Exercise prompt:
Please render the data below as a Markdown table with the columns "Row" (a running number) and "Line text", starting at the first line and ending at the line that contains "These two parameters". Leave out blank lines.

┌────────

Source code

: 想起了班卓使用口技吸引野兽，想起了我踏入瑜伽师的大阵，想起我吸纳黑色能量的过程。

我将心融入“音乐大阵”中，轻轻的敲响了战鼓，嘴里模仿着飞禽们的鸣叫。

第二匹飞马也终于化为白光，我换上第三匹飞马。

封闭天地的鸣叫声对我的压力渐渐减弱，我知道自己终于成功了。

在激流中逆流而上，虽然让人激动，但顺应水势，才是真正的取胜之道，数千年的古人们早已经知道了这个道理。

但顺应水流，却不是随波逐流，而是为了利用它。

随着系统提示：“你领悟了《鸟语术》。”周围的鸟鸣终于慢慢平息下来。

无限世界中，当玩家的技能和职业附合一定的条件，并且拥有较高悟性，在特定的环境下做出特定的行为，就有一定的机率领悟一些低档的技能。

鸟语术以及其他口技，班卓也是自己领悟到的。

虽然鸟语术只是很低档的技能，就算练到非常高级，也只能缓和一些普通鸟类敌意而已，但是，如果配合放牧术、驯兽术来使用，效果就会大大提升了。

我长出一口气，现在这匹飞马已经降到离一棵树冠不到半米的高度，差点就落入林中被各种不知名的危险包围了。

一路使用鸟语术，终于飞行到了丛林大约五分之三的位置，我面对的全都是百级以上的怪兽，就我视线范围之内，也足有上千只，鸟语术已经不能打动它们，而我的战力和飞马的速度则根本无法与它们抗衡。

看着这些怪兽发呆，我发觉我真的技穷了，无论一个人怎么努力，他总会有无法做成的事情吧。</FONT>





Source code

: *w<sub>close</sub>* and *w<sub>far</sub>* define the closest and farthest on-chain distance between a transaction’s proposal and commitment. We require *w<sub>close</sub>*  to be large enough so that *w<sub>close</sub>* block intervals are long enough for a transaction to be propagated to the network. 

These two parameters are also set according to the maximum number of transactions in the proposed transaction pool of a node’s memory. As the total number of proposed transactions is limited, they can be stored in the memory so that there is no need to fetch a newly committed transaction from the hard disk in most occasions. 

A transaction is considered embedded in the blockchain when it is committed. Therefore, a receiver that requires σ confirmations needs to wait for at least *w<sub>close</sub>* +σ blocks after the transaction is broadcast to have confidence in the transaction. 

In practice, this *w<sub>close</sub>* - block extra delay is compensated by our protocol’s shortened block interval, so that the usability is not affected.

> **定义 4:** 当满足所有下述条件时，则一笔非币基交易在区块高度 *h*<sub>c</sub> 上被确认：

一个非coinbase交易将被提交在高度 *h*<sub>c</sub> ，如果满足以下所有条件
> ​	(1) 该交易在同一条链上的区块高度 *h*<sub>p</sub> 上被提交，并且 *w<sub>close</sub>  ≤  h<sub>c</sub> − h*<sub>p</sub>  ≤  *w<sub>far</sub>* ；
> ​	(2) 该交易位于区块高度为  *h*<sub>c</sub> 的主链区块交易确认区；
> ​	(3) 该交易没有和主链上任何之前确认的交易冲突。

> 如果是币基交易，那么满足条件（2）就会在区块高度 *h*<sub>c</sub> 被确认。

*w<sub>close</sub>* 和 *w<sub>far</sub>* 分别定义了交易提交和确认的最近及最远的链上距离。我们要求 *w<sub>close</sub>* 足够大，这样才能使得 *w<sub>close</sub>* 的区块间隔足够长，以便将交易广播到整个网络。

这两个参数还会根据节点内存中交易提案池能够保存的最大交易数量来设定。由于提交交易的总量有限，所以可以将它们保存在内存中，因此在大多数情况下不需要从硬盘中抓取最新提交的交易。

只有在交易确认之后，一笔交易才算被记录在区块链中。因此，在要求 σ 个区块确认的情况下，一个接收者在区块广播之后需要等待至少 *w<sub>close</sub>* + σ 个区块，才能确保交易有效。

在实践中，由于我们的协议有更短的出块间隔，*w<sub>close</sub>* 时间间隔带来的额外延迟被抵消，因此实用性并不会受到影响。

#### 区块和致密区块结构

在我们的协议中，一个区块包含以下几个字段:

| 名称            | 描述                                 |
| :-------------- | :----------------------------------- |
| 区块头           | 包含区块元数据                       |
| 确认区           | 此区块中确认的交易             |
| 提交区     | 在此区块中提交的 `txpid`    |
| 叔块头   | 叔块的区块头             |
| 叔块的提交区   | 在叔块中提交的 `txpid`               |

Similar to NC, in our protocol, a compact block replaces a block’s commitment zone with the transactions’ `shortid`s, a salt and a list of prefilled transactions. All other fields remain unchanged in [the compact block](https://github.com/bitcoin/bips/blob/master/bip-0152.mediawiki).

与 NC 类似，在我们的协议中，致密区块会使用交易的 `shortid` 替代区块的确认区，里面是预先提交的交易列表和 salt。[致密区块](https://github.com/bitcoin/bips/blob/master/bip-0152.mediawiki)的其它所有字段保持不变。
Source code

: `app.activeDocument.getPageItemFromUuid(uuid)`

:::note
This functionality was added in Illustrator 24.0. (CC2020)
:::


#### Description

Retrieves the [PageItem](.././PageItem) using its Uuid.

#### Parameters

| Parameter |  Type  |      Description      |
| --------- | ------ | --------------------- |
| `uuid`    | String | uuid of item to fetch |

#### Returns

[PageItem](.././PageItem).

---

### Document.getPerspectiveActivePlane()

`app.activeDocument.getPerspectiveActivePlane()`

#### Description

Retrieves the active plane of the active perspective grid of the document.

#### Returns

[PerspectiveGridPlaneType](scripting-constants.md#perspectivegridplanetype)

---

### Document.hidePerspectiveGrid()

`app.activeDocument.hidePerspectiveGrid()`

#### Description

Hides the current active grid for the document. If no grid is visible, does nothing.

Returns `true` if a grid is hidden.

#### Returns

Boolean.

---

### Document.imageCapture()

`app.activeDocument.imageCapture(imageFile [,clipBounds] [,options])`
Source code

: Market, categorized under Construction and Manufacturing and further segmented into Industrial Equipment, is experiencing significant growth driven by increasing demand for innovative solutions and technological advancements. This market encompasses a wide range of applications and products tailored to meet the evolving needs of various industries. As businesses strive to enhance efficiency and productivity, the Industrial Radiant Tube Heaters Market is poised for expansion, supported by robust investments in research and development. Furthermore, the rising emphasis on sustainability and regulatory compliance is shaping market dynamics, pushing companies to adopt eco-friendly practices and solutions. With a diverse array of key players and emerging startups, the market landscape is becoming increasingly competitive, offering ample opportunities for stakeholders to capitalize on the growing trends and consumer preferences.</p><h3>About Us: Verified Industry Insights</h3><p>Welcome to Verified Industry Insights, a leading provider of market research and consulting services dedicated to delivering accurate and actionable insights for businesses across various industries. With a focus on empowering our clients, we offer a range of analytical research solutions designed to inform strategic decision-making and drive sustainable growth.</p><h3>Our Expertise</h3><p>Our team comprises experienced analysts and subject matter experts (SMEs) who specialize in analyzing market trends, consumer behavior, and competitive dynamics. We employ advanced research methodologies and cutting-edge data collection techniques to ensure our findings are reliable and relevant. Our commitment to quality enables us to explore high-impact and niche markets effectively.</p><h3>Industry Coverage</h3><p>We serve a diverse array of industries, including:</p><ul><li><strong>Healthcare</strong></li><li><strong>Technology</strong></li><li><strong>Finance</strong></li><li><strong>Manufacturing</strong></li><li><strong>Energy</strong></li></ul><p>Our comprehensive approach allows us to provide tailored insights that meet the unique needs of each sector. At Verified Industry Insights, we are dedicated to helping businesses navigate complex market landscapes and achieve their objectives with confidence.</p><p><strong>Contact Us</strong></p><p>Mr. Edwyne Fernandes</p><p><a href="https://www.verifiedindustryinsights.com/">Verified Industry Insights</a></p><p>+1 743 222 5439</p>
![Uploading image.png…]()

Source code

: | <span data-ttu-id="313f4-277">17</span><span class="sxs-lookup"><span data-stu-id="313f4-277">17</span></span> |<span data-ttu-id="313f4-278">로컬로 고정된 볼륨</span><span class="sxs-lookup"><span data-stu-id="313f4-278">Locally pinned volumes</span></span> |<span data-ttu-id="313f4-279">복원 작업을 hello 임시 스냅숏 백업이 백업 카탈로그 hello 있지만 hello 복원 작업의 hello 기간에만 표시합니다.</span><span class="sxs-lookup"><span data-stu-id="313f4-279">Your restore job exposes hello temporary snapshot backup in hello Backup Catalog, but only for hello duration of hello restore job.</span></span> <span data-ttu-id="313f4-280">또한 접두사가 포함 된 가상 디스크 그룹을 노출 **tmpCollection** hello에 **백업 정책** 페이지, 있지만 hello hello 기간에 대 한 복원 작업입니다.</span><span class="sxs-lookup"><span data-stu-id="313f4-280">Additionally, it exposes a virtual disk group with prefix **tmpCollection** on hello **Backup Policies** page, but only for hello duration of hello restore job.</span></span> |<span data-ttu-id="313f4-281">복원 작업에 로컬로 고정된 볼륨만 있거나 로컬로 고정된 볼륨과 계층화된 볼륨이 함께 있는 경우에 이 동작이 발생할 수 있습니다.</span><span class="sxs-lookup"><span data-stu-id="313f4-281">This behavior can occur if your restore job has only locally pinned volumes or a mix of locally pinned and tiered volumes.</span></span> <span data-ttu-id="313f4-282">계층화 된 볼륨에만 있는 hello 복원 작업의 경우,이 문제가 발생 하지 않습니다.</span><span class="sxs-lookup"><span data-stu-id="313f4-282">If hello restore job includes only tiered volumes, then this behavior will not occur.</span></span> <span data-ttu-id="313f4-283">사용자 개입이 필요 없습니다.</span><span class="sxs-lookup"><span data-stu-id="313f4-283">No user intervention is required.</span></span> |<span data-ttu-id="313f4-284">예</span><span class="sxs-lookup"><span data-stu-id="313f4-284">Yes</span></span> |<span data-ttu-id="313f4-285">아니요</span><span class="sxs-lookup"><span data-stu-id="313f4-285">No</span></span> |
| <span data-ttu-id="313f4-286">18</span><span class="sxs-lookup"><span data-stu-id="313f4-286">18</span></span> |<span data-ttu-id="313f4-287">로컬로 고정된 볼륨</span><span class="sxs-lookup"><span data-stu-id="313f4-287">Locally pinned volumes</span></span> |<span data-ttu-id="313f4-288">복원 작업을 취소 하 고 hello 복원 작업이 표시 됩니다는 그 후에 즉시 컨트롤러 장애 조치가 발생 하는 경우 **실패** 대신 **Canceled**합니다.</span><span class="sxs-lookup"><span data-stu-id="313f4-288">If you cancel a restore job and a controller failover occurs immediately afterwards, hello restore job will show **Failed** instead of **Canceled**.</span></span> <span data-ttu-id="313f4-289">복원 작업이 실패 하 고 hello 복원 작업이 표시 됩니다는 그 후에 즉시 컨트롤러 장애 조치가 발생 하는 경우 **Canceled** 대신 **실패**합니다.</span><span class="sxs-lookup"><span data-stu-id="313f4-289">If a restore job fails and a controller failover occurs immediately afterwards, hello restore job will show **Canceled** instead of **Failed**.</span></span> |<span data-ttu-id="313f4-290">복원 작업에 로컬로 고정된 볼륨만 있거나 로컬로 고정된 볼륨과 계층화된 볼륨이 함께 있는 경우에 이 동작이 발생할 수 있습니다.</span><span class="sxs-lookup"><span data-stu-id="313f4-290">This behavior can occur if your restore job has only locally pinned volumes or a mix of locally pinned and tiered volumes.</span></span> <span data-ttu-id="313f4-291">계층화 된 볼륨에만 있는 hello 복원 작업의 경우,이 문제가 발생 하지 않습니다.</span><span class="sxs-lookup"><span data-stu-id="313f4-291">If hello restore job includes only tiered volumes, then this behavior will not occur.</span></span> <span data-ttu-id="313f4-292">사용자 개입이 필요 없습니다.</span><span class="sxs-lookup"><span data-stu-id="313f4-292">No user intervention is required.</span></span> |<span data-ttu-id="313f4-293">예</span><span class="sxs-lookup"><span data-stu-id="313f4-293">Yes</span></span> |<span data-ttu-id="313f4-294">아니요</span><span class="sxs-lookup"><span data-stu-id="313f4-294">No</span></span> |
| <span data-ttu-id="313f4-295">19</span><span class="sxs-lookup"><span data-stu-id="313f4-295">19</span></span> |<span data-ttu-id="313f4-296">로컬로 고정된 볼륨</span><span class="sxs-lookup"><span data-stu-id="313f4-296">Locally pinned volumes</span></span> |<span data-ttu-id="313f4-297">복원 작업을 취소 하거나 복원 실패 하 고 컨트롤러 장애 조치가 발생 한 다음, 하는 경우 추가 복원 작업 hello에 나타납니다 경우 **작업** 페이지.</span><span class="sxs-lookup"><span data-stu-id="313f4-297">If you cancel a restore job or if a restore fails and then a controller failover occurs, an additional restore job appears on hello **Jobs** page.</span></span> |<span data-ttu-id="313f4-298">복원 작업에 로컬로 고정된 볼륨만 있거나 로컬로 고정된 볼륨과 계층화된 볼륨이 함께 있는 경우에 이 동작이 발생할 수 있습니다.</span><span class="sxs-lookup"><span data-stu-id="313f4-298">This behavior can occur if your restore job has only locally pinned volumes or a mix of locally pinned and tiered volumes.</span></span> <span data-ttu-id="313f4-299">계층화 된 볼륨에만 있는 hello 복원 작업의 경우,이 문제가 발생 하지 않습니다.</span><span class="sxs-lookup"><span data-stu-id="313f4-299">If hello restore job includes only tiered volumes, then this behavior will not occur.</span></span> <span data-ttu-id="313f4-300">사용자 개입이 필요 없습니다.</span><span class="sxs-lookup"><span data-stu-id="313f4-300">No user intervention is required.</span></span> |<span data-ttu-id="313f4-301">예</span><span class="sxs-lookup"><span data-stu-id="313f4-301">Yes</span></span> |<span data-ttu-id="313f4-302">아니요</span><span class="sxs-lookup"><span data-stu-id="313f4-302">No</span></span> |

└────────

Answer area:
| Row | Line text |
|---|---|
| 1 | Source code |
| 2 | : 想起了班卓使用口技吸引野兽，想起了我踏入瑜伽师的大阵，想起我吸纳黑色能量的过程。 |
| 3 | 我将心融入“音乐大阵”中，轻轻的敲响了战鼓，嘴里模仿着飞禽们的鸣叫。 |
| 4 | 第二匹飞马也终于化为白光，我换上第三匹飞马。 |
| 5 | 封闭天地的鸣叫声对我的压力渐渐减弱，我知道自己终于成功了。 |
| 6 | 在激流中逆流而上，虽然让人激动，但顺应水势，才是真正的取胜之道，数千年的古人们早已经知道了这个道理。 |
| 7 | 但顺应水流，却不是随波逐流，而是为了利用它。 |
| 8 | 随着系统提示：“你领悟了《鸟语术》。”周围的鸟鸣终于慢慢平息下来。 |
| 9 | 无限世界中，当玩家的技能和职业附合一定的条件，并且拥有较高悟性，在特定的环境下做出特定的行为，就有一定的机率领悟一些低档的技能。 |
| 10 | 鸟语术以及其他口技，班卓也是自己领悟到的。 |
| 11 | 虽然鸟语术只是很低档的技能，就算练到非常高级，也只能缓和一些普通鸟类敌意而已，但是，如果配合放牧术、驯兽术来使用，效果就会大大提升了。 |
| 12 | 我长出一口气，现在这匹飞马已经降到离一棵树冠不到半米的高度，差点就落入林中被各种不知名的危险包围了。 |
| 13 | 一路使用鸟语术，终于飞行到了丛林大约五分之三的位置，我面对的全都是百级以上的怪兽，就我视线范围之内，也足有上千只，鸟语术已经不能打动它们，而我的战力和飞马的速度则根本无法与它们抗衡。 |
| 14 | 看着这些怪兽发呆，我发觉我真的技穷了，无论一个人怎么努力，他总会有无法做成的事情吧。</FONT> |
| 15 | Source code |
| 16 | : *w<sub>close</sub>* and *w<sub>far</sub>* define the closest and farthest on-chain distance between a transaction’s proposal and commitment. We require *w<sub>close</sub>*  to be large enough so that *w<sub>close</sub>* block intervals are long enough for a transaction to be propagated to the network.  |
| 17 | These two parameters are also set according to the maximum number of transactions in the proposed transaction pool of a node’s memory. As the total number of proposed transactions is limited, they can be stored in the memory so that there is no need to fetch a newly committed transaction from the hard disk in most occasions.  |